On Monday, The New York Times published an exhaustive list of the 281 “people, places, and things” Trump has insulted throughout his campaign (and they sourced that material purely from his tweets). The resulting list takes up two full pages in the paper and catalogs Trump’s disparaging comments toward Hillary Clinton—calling her “crooked,” “nasty,” and “weak”—in addition to his slandering of journalists, celebrities, media outlets, the Super Bowl, a Neil Young song, and entire countries. The Times initially posted a version of this list on its website toward the end of January of this year and took on the daunting task of updating it throughout Trump’s campaign.
While it’s undoubtedly important for voters to know the divisive, offensive language Trump uses on a daily basis, stories like these have a way of tipping the sheer volume of coverage in favor of the more outlandish candidate. In March, The New York Times reported on the $2 billion worth of free media coverage Trump received during the primaries, despite spending relatively little on presidential ads. Whether the press is good or bad, Trump gains an advantage simply by dominating the front pages of major outlets.
Despite the unprecedented vitriol Trump uses as his campaign’s centerpiece, a report released this past June by Harvard Kennedy School’s Shorenstein Center revealed that Hillary Clinton has received more negative coverage than any other candidate. For instance, 84 percent of the coverage devoted to Clinton and policy issues had a negative tone, while only 42 percent of similar stories about Trump were negative. Tim Groeling, Chair of the UCLA Department of Communications Studies, explained the phenomenon to GOOD reporter Carter Maness, saying,
“The handicapped horse-race coverage (where Trump did far better than most analysts expected, Sanders did better, and Clinton had a much harder time than predicted) seems to explain most of the patterns observed here. When a candidate does better than expected, reporters tend to write stories explaining why the candidate did better than expected, which tend to focus on positive characteristics. When they do worse than expected, the stories catalog their faults in an attempt to explain that.”
Which explains why, immediately following the presidential debates, pundits tended to focus on how Trump surprised them by lowering his voice instead of jumping right into his defense of sexual assault or conflation of black Americans with inner cities.
Because we are naturally more attracted to the sensational than the sentimental, it shouldn’t come as a big surprise that political reporting tends to be more negative than positive.
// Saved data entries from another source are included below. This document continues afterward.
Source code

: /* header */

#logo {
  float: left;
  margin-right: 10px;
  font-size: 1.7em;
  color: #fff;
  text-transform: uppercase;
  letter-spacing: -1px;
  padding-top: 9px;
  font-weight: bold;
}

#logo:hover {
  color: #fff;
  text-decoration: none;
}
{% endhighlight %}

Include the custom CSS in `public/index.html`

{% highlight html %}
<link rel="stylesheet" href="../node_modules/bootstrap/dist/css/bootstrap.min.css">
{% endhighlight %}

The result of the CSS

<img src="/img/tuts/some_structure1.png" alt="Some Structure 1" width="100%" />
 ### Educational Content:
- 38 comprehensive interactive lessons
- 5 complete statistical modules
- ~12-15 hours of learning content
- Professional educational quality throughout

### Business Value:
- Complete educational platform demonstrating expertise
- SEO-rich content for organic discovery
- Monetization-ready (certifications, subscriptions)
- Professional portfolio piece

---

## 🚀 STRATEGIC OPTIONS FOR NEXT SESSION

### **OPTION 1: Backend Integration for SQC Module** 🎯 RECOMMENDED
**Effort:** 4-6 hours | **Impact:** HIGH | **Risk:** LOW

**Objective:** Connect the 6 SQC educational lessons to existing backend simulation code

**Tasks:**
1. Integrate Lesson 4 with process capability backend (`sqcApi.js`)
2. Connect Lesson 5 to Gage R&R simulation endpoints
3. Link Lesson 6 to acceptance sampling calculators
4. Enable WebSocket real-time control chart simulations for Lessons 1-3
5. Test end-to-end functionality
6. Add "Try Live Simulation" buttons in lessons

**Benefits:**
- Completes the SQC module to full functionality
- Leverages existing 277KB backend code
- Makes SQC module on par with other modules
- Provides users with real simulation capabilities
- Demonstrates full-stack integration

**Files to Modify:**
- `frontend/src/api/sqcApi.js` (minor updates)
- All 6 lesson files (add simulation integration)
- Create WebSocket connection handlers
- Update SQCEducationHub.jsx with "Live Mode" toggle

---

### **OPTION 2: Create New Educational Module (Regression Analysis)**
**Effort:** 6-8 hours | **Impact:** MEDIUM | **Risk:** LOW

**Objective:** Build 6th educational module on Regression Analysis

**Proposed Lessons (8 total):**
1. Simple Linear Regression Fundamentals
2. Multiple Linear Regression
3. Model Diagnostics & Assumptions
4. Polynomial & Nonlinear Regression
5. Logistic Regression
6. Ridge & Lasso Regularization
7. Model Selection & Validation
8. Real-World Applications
But at what point does this kind of reporting bleed into purposeless entertainment? The Times’ latest list likely won’t make a dent in the polls (as of October 22, Reuters pegs Clinton with a 95 percent chance of winning). Still, given the number of pivotal historical moments and monumental decisions taking place lately, is it necessary to devote two full pages of an award-winning newspaper to Donald Trump’s tweets? If the age-old advice of shutting down bullies by ignoring them still holds up, then the answer is clearly no.